Every line holding "pone" should be copied from the records below.

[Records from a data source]
________________________

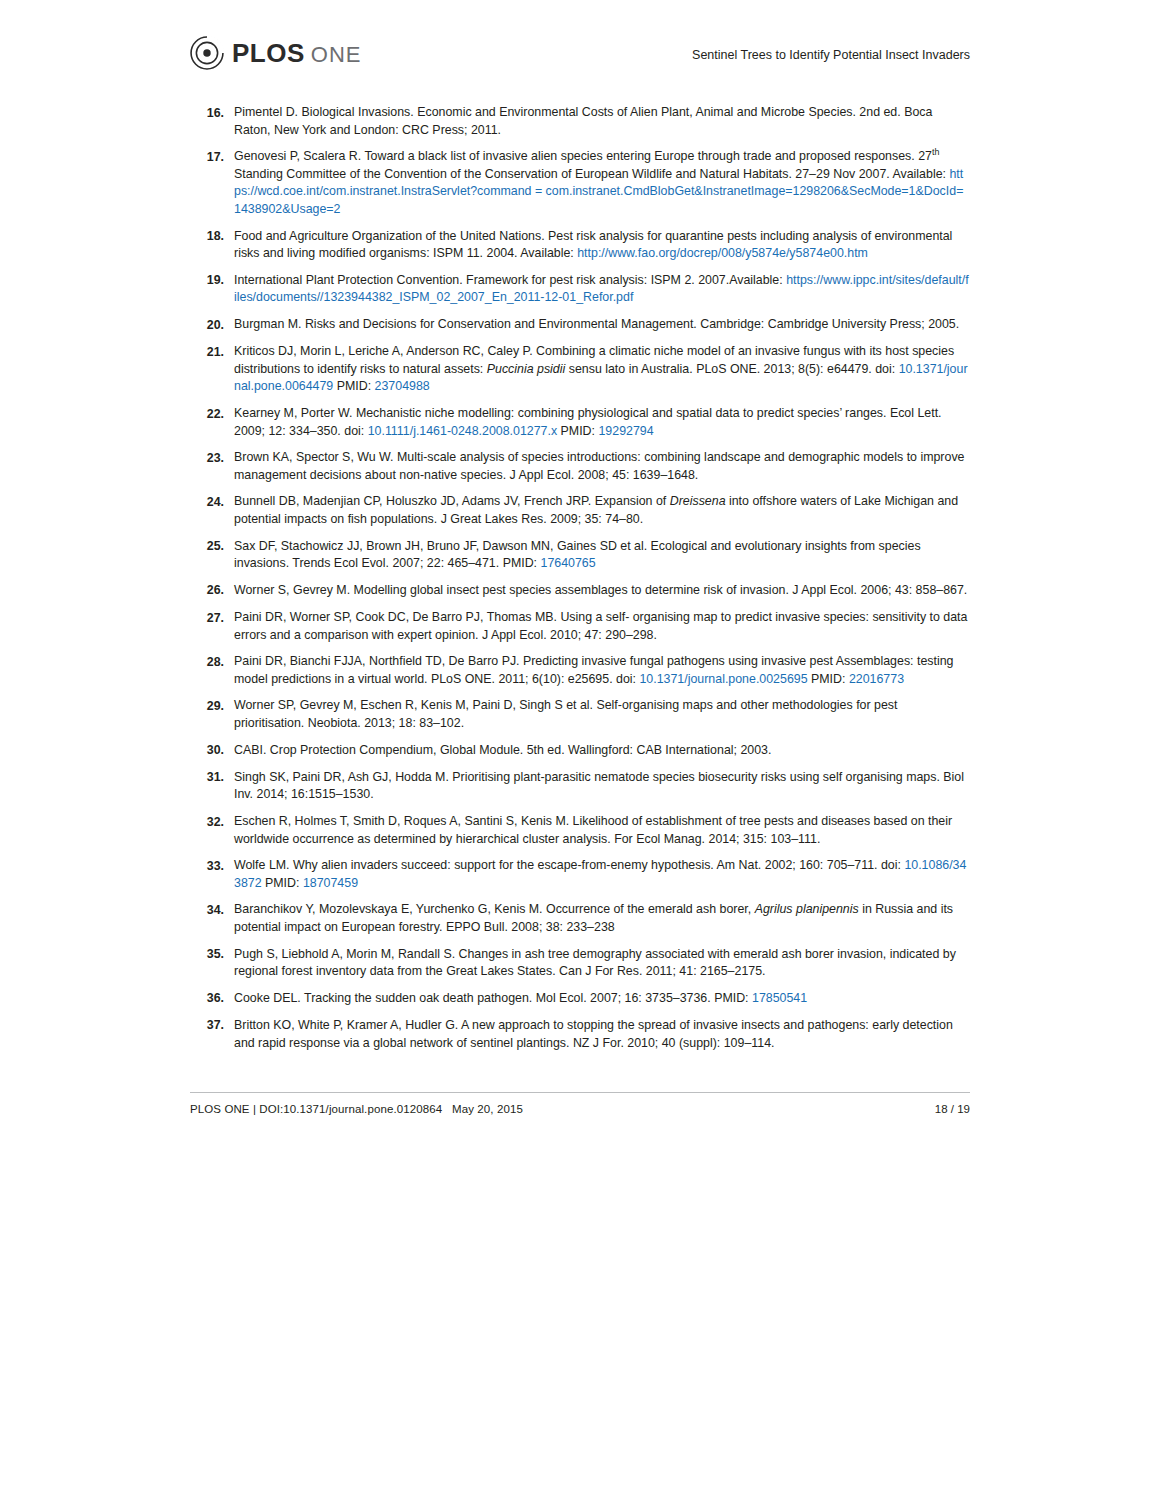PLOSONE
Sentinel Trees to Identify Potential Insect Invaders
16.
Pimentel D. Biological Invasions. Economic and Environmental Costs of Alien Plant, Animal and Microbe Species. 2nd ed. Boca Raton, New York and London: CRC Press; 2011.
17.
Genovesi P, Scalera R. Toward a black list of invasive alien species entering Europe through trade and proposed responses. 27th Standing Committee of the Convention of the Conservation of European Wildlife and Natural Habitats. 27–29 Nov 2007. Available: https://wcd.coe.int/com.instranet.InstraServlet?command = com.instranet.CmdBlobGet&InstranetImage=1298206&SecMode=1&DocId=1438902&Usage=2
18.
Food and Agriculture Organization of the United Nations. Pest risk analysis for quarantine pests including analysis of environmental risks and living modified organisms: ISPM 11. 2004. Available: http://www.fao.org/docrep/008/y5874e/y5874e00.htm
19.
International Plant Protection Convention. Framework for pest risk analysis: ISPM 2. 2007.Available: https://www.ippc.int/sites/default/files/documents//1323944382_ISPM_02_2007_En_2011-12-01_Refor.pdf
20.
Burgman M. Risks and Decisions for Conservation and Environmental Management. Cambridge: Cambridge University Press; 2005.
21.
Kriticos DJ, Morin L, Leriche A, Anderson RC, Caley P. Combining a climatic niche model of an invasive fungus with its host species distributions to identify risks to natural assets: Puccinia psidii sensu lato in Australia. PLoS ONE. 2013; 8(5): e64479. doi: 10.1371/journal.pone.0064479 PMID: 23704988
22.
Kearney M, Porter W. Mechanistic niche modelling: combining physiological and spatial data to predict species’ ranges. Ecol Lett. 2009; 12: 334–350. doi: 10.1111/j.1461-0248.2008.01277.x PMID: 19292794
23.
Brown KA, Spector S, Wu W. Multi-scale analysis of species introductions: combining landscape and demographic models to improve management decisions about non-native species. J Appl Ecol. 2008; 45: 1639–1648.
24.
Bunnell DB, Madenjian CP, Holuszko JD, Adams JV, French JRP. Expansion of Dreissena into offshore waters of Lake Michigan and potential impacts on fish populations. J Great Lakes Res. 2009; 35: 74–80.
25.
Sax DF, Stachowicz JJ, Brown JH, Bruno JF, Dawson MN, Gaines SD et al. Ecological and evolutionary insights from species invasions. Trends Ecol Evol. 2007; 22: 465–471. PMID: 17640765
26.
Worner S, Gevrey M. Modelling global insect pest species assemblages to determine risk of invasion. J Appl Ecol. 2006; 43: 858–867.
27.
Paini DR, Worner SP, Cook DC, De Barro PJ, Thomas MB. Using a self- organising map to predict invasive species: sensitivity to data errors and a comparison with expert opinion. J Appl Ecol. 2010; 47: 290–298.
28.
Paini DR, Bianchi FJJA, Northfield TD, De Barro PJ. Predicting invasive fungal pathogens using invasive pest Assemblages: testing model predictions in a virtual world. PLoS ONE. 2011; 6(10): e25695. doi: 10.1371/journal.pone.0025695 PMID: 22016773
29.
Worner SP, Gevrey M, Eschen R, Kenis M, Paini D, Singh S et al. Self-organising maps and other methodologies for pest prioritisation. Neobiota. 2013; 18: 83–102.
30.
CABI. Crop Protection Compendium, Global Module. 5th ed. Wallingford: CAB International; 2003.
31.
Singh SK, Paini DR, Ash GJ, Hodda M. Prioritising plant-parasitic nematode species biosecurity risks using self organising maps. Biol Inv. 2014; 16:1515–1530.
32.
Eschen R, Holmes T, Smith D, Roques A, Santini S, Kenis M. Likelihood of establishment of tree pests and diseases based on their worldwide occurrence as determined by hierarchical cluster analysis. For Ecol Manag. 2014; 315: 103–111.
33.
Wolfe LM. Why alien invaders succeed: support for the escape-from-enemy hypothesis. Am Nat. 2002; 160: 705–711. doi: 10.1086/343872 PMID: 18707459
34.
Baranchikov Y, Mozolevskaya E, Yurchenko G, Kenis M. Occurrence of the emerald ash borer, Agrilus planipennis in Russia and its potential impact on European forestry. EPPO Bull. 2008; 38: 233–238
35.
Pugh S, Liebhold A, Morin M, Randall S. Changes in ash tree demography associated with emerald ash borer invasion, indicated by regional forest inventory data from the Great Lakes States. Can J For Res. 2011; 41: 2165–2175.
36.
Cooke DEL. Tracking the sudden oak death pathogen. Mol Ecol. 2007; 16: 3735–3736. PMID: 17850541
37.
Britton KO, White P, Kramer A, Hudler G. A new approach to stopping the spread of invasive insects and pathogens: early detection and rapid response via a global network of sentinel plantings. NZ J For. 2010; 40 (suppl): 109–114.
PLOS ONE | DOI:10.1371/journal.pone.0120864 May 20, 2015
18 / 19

________________________

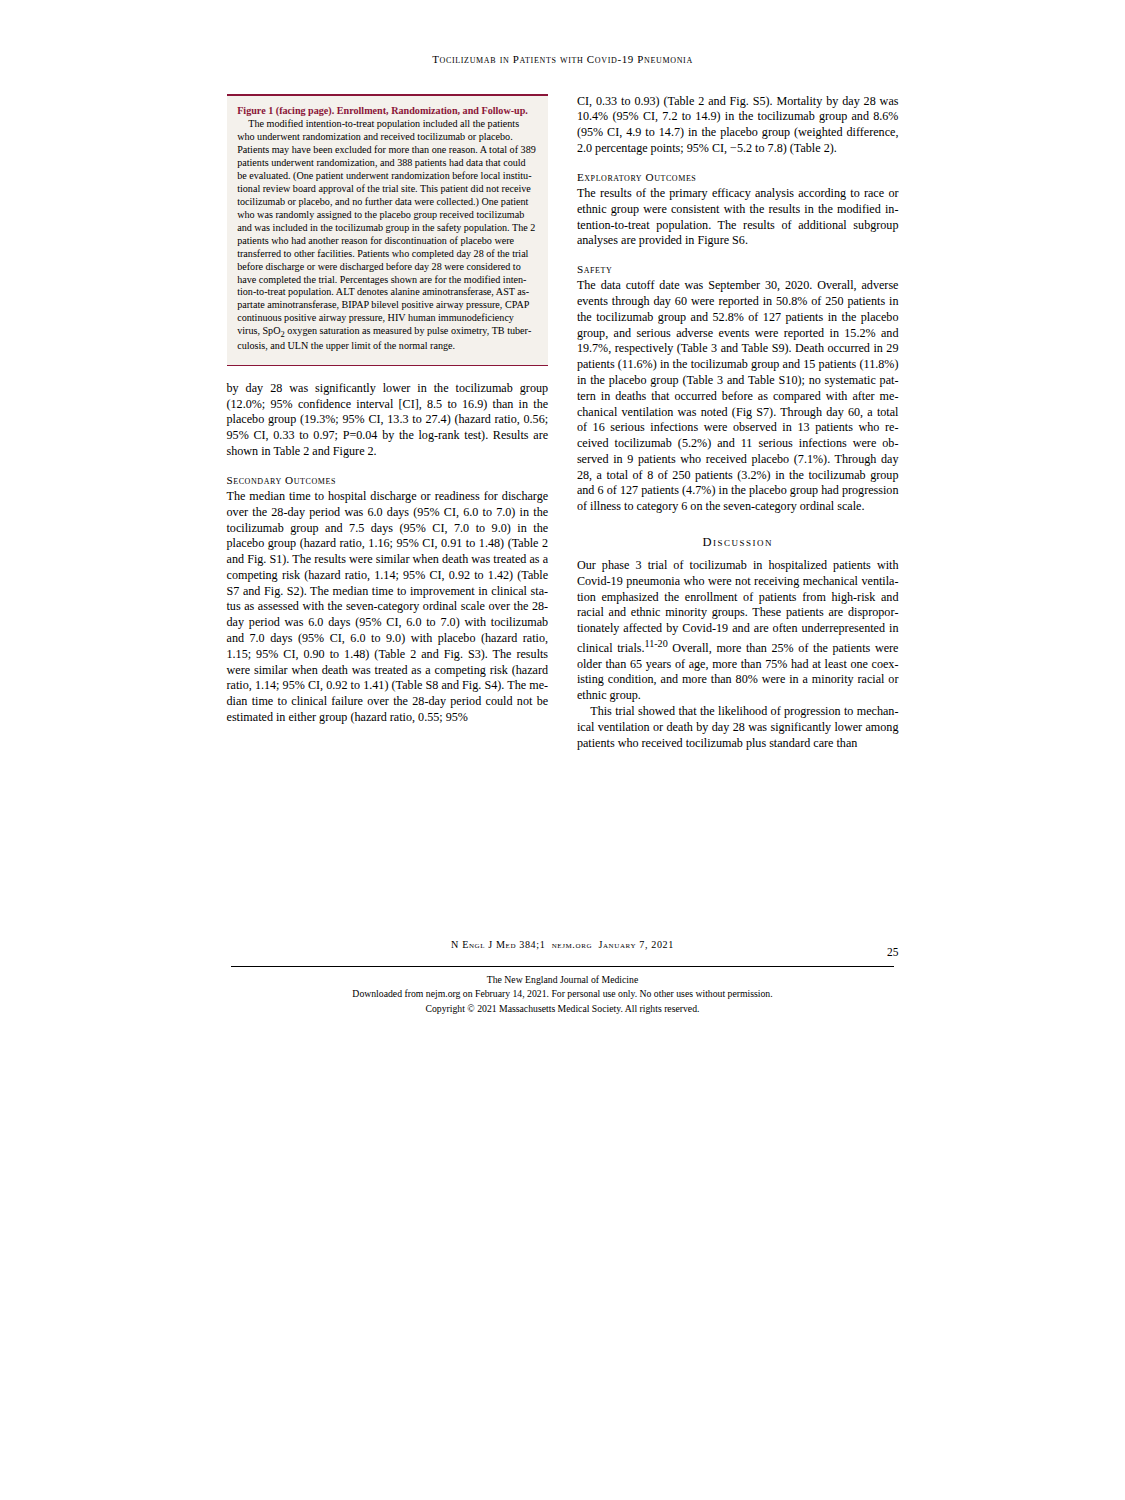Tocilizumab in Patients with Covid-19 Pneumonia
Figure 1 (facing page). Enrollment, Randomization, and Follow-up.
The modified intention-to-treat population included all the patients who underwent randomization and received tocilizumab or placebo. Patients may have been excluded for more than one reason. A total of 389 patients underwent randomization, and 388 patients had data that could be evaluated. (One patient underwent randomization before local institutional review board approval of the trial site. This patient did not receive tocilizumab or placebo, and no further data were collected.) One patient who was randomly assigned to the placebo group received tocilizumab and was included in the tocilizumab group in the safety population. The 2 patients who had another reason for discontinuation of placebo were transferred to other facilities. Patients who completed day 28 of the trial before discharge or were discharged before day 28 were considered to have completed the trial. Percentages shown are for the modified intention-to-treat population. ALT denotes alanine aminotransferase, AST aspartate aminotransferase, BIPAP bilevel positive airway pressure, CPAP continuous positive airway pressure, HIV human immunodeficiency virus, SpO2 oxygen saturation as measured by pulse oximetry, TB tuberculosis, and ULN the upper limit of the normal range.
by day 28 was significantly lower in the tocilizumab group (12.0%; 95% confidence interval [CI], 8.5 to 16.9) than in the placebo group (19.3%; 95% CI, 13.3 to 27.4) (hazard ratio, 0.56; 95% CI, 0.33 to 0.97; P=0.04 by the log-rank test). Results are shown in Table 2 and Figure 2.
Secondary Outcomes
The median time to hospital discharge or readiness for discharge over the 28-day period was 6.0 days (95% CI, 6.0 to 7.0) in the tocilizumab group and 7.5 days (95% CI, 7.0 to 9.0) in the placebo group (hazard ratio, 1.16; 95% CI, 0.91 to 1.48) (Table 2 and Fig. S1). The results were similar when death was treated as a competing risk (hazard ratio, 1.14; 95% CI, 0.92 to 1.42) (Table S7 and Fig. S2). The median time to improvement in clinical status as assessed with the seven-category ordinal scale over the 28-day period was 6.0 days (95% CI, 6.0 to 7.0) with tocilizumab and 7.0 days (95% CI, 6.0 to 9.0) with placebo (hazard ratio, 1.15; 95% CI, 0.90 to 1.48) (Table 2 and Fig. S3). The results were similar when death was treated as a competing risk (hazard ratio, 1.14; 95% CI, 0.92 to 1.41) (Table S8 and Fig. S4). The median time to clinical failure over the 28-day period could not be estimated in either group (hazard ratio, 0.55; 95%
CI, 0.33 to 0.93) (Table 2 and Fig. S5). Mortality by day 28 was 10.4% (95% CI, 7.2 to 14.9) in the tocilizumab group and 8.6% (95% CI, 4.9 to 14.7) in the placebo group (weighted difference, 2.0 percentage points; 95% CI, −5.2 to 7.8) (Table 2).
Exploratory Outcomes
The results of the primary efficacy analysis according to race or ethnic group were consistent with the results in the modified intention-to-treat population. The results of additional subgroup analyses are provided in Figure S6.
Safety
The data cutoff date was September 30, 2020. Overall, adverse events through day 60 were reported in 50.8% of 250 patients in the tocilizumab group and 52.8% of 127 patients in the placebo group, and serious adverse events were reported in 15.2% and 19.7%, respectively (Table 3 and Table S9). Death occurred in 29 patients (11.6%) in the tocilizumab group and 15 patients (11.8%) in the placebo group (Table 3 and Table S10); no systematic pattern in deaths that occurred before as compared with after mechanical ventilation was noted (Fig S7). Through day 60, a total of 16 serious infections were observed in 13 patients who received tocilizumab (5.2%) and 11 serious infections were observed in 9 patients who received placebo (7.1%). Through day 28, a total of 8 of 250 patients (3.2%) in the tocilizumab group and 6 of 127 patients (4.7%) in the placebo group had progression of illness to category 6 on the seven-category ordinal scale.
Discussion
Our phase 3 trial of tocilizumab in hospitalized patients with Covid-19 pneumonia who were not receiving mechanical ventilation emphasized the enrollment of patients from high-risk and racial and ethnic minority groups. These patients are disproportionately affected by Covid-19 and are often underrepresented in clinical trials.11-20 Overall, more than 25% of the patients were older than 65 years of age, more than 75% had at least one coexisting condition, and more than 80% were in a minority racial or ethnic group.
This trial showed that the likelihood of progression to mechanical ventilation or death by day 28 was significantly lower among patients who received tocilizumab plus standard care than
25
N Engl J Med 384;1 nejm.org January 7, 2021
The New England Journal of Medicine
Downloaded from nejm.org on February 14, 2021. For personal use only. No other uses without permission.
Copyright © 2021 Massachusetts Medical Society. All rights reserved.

________________________

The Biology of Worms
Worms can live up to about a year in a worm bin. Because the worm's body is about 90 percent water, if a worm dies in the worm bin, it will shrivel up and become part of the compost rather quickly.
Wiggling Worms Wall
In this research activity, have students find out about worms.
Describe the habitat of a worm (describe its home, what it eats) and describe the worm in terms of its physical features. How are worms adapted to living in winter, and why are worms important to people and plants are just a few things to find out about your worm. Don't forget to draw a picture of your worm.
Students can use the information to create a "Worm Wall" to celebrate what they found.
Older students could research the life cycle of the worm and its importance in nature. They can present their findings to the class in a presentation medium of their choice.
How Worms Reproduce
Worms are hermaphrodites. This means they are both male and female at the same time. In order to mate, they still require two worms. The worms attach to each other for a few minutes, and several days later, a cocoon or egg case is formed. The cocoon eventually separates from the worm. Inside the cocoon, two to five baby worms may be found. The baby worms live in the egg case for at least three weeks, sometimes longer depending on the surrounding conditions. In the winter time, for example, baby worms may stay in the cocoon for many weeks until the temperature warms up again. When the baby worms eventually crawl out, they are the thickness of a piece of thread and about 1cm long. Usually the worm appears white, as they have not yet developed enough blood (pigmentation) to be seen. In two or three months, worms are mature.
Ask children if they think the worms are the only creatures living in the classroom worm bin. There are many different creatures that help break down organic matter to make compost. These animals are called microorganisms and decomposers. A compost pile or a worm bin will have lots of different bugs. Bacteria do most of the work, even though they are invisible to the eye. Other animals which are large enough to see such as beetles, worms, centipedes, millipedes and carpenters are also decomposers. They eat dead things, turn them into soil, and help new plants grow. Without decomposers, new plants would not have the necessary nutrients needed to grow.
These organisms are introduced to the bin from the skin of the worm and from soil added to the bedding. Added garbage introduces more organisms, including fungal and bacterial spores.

________________________

Answer to this exercise =>
Kriticos DJ, Morin L, Leriche A, Anderson RC, Caley P. Combining a climatic niche model of an invasive fungus with its host species distributions to identify risks to natural assets: Puccinia psidii sensu lato in Australia. PLoS ONE. 2013; 8(5): e64479. doi: 10.1371/journal.pone.0064479 PMID: 23704988
Paini DR, Bianchi FJJA, Northfield TD, De Barro PJ. Predicting invasive fungal pathogens using invasive pest Assemblages: testing model predictions in a virtual world. PLoS ONE. 2011; 6(10): e25695. doi: 10.1371/journal.pone.0025695 PMID: 22016773
PLOS ONE | DOI:10.1371/journal.pone.0120864 May 20, 2015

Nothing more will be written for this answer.